It occurred to me the other day, after finishing a travel memoir about China, that I haven't reviewed a romance novel in a while-- and it's very important that I stay on brand. Luckily for me, a whole bunch of Harlequin romance manga went on sale in the Kindle store for 99-cents. What a great way to make up for lost time! Harlequin manga are like the 100 Calorie Packs of romance novels-- Japanese artists "adapt" Harlequin romance novels into bite-sized shoujo and josei versions of the books, condensing the story down to bare bones and then pairing it with art. I know it sounds ridiculous, but there are a lot of ridiculous things in the world and at least these are fun.
I don't believe I've ever encountered a work by Nina Hatori before and I'm sorry to say that I really don't like her art style. The way she draws women is fine, although the art on the cover is better than the frail, overly flowery way that her ladies look in the books. But the way she draws dudes-- especially the hero, Sergio-- is freaky. Super boxy, super muscular, with, like, ripped Ken doll style anatomy. I really did not like it. At all.
The story doesn't really stack up, either. I saw one of the other reviewers say that this story was creepy-- and yeah, a lot of romances can be creepy, so that's a criticism I always take with a grain of salt. But no, I 100% agree with that reviewer. Sergio is creepy. He's ten years older than the heroine, and a billionaire, so the power dynamic between them is unequal in virtually every way. When they meet, she's accidentally trespassing on his property (she wanted to dance by the beach). Of course, she's an Olympian dancer, so he's utterly captivated, and he manages to persuade her to his bed.
He calls her all these weird and objectifying endearments (like "kitten," which I find really unattractive), even when she protests. Then he tells her that he wants to make her his mistress, and that he doesn't do "love" or "families." Later on, we find out that he has major mommy issues because his mother was abusive, but the heroine doesn't know that, and she absconds. Then this book turns into a "secret baby" story, because in the three years that pass, it turns out that she had a kid, now a toddler, and she is struggling to raise him in poverty as a single parent (athleticism didn't work out).
When she sees her old fling on the cover of a tabloid announcing his impending engagement, she is furious (and jealous), and marches to his "engagement party" to demand money or support or answers (not really clear). He recognizes her and traps her in his mansion, tells her the engagement was just a rumor, and then they spend the night together. He then finds out that she has a kid, knows immediately that it's his, and just magically decides that fatherhood is for him because he must support his legacy. Which is all well and good, except when he sees that the kid has bruises, he jumps to conclusions and KIDNAPS the kid on a plane, leaving behind his lawyer to explain to poor, frantic Kristen that if she wants answers, she'll have to take a plane ticket to see him in person. LOL what.*
*Side note: if your spouse takes the kids because they think you're abusive, it's probably not wise to march right up to them and slap them-- in front of witness-- when you confront them about what they did.

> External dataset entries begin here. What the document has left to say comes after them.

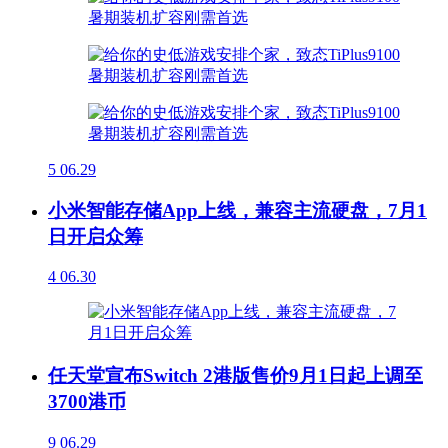
5
06.29
小米智能存储App上线，兼容主流硬盘，7月1
日开启众筹
4
06.30
任天堂宣布Switch 2港版售价9月1日起上调至
3700港币
9
06.29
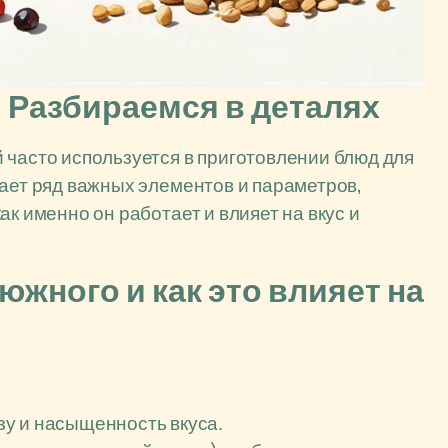
 Разбираемся в деталях
 часто используется в приготовлении блюд для
чает ряд важных элементов и параметров,
ак именно он работает и влияет на вкус и
южного и как это влияет на
у и насыщенность вкуса.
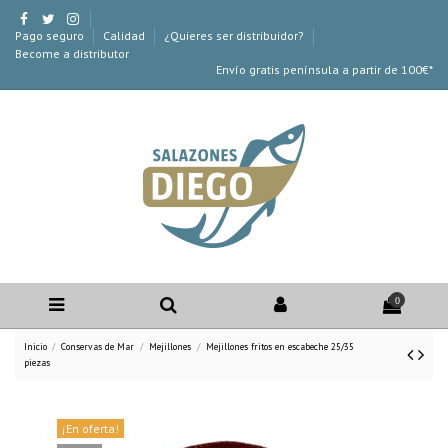
Pago seguro
Calidad
¿Quieres ser distribuidor?
Become a distributor
Envío gratis península a partir de 100€*
0
Inicio
Conservas de Mar
Mejillones
Mejillones fritos en escabeche 25/35
piezas
¡En oferta!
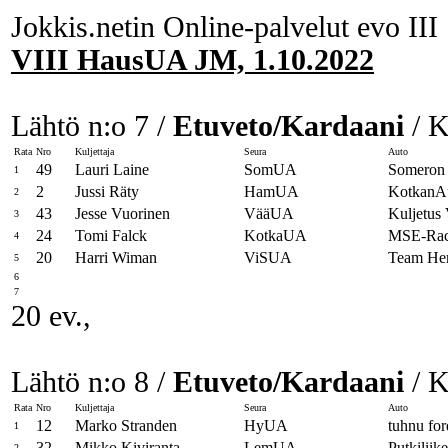
Jokkis.netin Online-palvelut evo III
VIII HausUA JM, 1.10.2022
Lähtö n:o 7 /
Etuveto/Kardaani
/ K
Rata
Nro
Kuljettaja
Seura
Auto
49
Lauri Laine
SomUA
Someron 
1
2
Jussi Räty
HamUA
KotkanAu
2
43
Jesse Vuorinen
VääUA
Kuljetu
3
24
Tomi Falck
KotkaUA
MSE-Ra
4
20
Harri Wiman
ViSUA
Team He
5
6
7
20 ev.,
Lähtö n:o 8 /
Etuveto/Kardaani
/ K
Rata
Nro
Kuljettaja
Seura
Auto
12
Marko Stranden
HyUA
tuhnu for
1
32
Mikko Kiviranta
LemUA
Putkilii
2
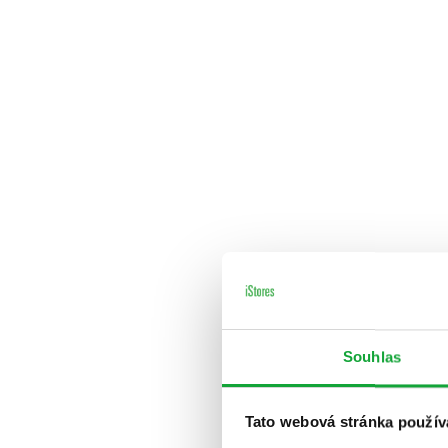
Souhlas
Tato webová stránka použív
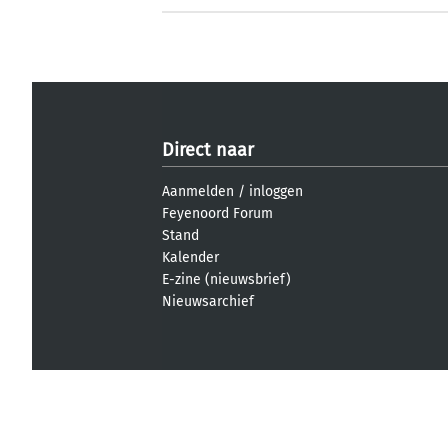
Direct naar
Aanmelden
/
inloggen
Feyenoord Forum
Stand
Kalender
E-zine (nieuwsbrief)
Nieuwsarchief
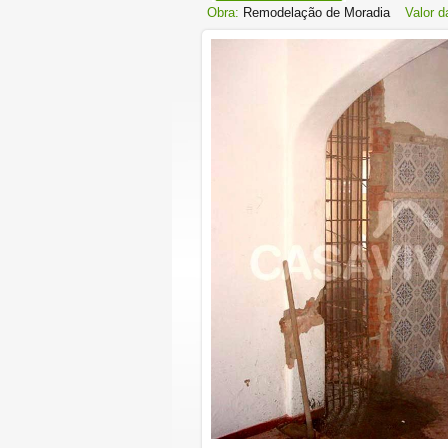
Obra:
Remodelação de Moradia
Valor d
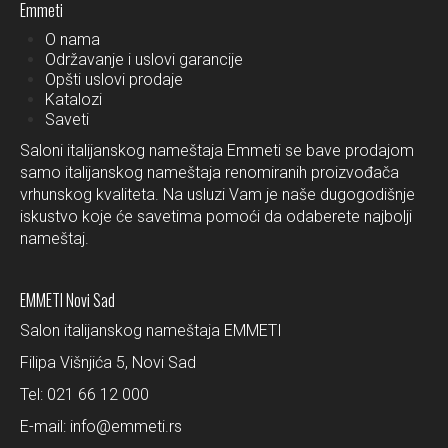
Emmeti
O nama
Održavanje i uslovi garancije
Opšti uslovi prodaje
Katalozi
Saveti
Saloni italijanskog nameštaja Emmeti se bave prodajom
samo italijanskog nameštaja renomiranih proizvođača
vrhunskog kvaliteta. Na usluzi Vam je naše dugogodišnje
iskustvo koje će savetima pomoći da odaberete najbolji
nameštaj.
EMMETI Novi Sad
Salon italijanskog nameštaja EMMETI
Filipa Višnjića 5, Novi Sad
Tel:
021 66 12 000
E-mail:
info@emmeti.rs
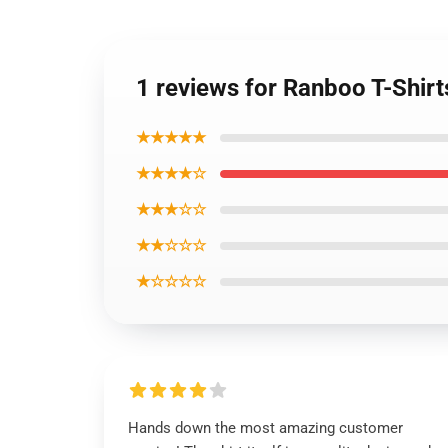
1 reviews for Ranboo T-Shirts
★★★★★
★★★★☆
★★★☆☆
★★☆☆☆
★☆☆☆☆
Hands down the most amazing customer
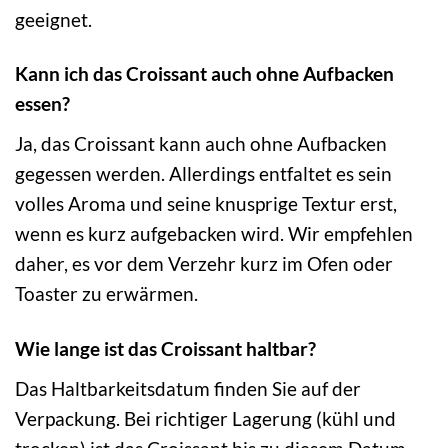
geeignet.
Kann ich das Croissant auch ohne Aufbacken
essen?
Ja, das Croissant kann auch ohne Aufbacken
gegessen werden. Allerdings entfaltet es sein
volles Aroma und seine knusprige Textur erst,
wenn es kurz aufgebacken wird. Wir empfehlen
daher, es vor dem Verzehr kurz im Ofen oder
Toaster zu erwärmen.
Wie lange ist das Croissant haltbar?
Das Haltbarkeitsdatum finden Sie auf der
Verpackung. Bei richtiger Lagerung (kühl und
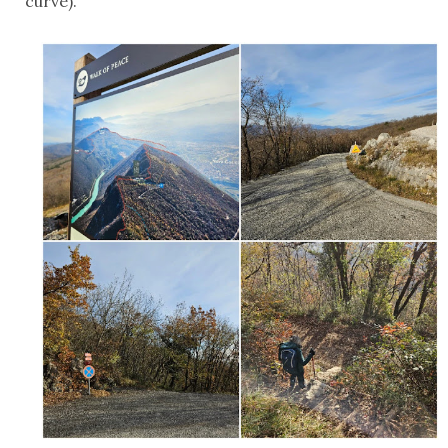
curve).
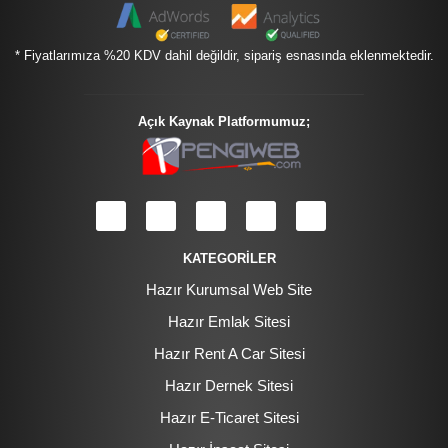
* Fiyatlarımıza %20 KDV dahil değildir, sipariş esnasında eklenmektedir.
Açık Kaynak Platformumuz;
KATEGORİLER
Hazır Kurumsal Web Site
Hazır Emlak Sitesi
Hazır Rent A Car Sitesi
Hazır Dernek Sitesi
Hazır E-Ticaret Sitesi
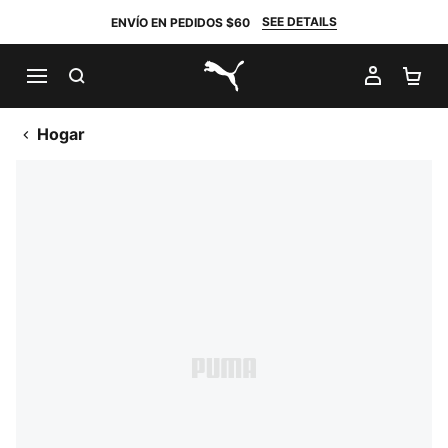
SEE DETAILS
ENVÍO EN PEDIDOS $60
BUSCAR
MI CUE
CA
PUMA.com
Hogar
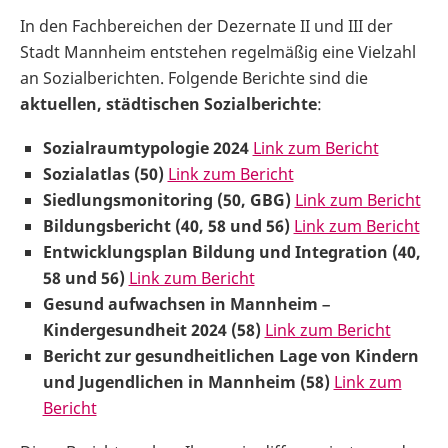
In den Fachbereichen der Dezernate II und III der
Stadt Mannheim entstehen regelmäßig eine Vielzahl
an Sozialberichten. Folgende Berichte sind die
aktuellen, städtischen Sozialberichte
:
Sozialraumtypologie 2024
Link zum Bericht
Sozialatlas (50)
Link zum Bericht
Siedlungsmonitoring (50, GBG)
Link zum Bericht
Bildungsbericht (40, 58 und 56)
Link zum Bericht
Entwicklungsplan Bildung und Integration (40,
58 und 56)
Link zum Bericht
Gesund aufwachsen in Mannheim
–
Kindergesundheit 2024 (58)
Link zum Bericht
Bericht zur gesundheitlichen Lage von Kindern
und Jugendlichen in Mannheim (58)
Link zum
Bericht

Spoiler: Everything works out, there's a happily ever after, the hero is forthcoming about his mother issues, there's a twin brother for some reason, and the book ends in precisely what the hero said wouldn't happen in the beginning of the story: marriage and family.
I wish I could have liked this book-- I do like the cover art-- but the art style and the bad story totally put me off. I can be a fan of alpha heroes, but not when they're approaching used car salesman levels of sleaziness. YMMV, but trust me when I say that there are much better HQ manga out there.